— Action item —
Retype the records that follow, every line exactly as written.
□ □ □
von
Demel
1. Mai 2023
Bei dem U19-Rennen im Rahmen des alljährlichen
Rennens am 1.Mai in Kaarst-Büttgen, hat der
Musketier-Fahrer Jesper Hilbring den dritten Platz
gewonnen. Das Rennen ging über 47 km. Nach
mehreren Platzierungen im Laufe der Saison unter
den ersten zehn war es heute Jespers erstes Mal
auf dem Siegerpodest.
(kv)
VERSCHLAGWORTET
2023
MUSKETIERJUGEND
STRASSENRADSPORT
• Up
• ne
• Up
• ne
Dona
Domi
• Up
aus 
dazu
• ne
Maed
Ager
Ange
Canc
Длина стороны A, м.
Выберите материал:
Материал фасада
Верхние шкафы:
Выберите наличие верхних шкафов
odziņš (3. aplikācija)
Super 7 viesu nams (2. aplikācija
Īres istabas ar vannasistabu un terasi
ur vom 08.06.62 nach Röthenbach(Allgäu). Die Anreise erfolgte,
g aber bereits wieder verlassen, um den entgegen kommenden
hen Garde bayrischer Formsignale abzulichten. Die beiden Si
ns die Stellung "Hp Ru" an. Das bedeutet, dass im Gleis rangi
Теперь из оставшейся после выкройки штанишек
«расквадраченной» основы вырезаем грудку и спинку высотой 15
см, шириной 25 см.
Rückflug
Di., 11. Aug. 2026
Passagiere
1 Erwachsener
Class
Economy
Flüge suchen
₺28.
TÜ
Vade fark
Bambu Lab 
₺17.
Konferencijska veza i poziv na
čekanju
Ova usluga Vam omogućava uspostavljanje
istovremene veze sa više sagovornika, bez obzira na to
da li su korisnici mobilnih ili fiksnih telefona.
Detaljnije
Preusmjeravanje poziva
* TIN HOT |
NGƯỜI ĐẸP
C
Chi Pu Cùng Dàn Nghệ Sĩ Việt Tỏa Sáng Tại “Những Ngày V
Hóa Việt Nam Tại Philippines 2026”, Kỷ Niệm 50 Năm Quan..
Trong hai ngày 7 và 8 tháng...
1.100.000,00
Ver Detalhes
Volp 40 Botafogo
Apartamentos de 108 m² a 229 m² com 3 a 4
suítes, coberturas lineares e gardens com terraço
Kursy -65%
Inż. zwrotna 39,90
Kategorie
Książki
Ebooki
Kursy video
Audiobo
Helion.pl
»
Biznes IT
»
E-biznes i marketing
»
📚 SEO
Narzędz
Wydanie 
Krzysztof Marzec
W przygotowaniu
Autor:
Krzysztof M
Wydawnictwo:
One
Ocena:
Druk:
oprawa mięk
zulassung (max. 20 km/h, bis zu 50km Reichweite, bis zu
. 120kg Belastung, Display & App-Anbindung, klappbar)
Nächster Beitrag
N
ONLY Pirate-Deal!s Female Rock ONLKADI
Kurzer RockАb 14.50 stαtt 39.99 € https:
□ □ □
— Final answer —
von
Demel
1. Mai 2023
Bei dem U19-Rennen im Rahmen des alljährlichen
Rennens am 1.Mai in Kaarst-Büttgen, hat der
Musketier-Fahrer Jesper Hilbring den dritten Platz
gewonnen. Das Rennen ging über 47 km. Nach
mehreren Platzierungen im Laufe der Saison unter
den ersten zehn war es heute Jespers erstes Mal
auf dem Siegerpodest.
(kv)
VERSCHLAGWORTET
2023
MUSKETIERJUGEND
STRASSENRADSPORT
• Up
• ne
• Up
• ne
Dona
Domi
• Up
aus 
dazu
• ne
Maed
Ager
Ange
Canc
Длина стороны A, м.
Выберите материал:
Материал фасада
Верхние шкафы:
Выберите наличие верхних шкафов
odziņš (3. aplikācija)
Super 7 viesu nams (2. aplikācija
Īres istabas ar vannasistabu un terasi
ur vom 08.06.62 nach Röthenbach(Allgäu). Die Anreise erfolgte,
g aber bereits wieder verlassen, um den entgegen kommenden
hen Garde bayrischer Formsignale abzulichten. Die beiden Si
ns die Stellung "Hp Ru" an. Das bedeutet, dass im Gleis rangi
Теперь из оставшейся после выкройки штанишек
«расквадраченной» основы вырезаем грудку и спинку высотой 15
см, шириной 25 см.
Rückflug
Di., 11. Aug. 2026
Passagiere
1 Erwachsener
Class
Economy
Flüge suchen
₺28.
TÜ
Vade fark
Bambu Lab 
₺17.
Konferencijska veza i poziv na
čekanju
Ova usluga Vam omogućava uspostavljanje
istovremene veze sa više sagovornika, bez obzira na to
da li su korisnici mobilnih ili fiksnih telefona.
Detaljnije
Preusmjeravanje poziva
* TIN HOT |
NGƯỜI ĐẸP
C
Chi Pu Cùng Dàn Nghệ Sĩ Việt Tỏa Sáng Tại “Những Ngày V
Hóa Việt Nam Tại Philippines 2026”, Kỷ Niệm 50 Năm Quan..
Trong hai ngày 7 và 8 tháng...
1.100.000,00
Ver Detalhes
Volp 40 Botafogo
Apartamentos de 108 m² a 229 m² com 3 a 4
suítes, coberturas lineares e gardens com terraço
Kursy -65%
Inż. zwrotna 39,90
Kategorie
Książki
Ebooki
Kursy video
Audiobo
Helion.pl
»
Biznes IT
»
E-biznes i marketing
»
📚 SEO
Narzędz
Wydanie 
Krzysztof Marzec
W przygotowaniu
Autor:
Krzysztof M
Wydawnictwo:
One
Ocena:
Druk:
oprawa mięk
zulassung (max. 20 km/h, bis zu 50km Reichweite, bis zu
. 120kg Belastung, Display & App-Anbindung, klappbar)
Nächster Beitrag
N
ONLY Pirate-Deal!s Female Rock ONLKADI
Kurzer RockАb 14.50 stαtt 39.99 € https:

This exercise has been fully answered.